----- Data shown -----

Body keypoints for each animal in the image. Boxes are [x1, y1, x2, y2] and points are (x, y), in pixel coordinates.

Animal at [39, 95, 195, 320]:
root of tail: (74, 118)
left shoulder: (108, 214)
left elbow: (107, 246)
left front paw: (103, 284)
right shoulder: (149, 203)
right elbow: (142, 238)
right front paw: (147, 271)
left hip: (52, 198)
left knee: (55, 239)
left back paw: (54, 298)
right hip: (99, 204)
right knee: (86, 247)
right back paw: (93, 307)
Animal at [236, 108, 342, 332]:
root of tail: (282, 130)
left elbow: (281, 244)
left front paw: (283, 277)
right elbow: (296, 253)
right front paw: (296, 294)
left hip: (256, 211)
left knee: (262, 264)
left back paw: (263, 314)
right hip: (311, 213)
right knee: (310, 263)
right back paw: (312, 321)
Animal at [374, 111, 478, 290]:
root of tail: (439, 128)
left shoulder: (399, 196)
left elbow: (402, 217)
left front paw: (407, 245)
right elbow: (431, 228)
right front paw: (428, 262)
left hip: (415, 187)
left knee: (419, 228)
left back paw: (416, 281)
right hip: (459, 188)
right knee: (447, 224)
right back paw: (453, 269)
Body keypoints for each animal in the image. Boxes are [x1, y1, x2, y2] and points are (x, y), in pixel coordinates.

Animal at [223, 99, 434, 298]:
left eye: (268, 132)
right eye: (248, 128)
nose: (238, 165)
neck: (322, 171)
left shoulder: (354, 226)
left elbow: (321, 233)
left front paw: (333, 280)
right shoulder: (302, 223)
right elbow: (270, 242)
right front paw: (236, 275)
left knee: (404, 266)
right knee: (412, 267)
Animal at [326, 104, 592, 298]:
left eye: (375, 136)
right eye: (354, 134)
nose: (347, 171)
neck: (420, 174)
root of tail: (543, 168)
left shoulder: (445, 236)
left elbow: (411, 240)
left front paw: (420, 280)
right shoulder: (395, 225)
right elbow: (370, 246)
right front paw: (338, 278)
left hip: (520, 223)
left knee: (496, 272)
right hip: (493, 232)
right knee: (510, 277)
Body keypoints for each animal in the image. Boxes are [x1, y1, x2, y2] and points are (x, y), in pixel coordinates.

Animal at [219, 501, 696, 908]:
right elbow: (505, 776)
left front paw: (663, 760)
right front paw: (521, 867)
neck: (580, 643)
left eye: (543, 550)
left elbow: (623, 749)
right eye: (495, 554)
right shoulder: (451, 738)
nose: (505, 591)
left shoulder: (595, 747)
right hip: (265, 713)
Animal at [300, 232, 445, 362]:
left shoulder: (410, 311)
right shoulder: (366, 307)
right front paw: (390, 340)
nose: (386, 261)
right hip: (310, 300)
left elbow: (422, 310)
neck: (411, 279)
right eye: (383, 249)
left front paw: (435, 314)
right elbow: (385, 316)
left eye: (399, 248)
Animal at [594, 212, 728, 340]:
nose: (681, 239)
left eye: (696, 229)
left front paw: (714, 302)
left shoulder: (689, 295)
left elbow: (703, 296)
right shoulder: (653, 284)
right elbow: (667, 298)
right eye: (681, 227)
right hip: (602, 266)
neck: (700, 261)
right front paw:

-----

Looking at the entries above, can you reproduce exactly the lines from the one that holds "left knee: (262, 264)" through the one that holds "right knee: (447, 224)", and only those?

▶ _Task solution_
left knee: (262, 264)
left back paw: (263, 314)
right hip: (311, 213)
right knee: (310, 263)
right back paw: (312, 321)
Animal at [374, 111, 478, 290]:
root of tail: (439, 128)
left shoulder: (399, 196)
left elbow: (402, 217)
left front paw: (407, 245)
right elbow: (431, 228)
right front paw: (428, 262)
left hip: (415, 187)
left knee: (419, 228)
left back paw: (416, 281)
right hip: (459, 188)
right knee: (447, 224)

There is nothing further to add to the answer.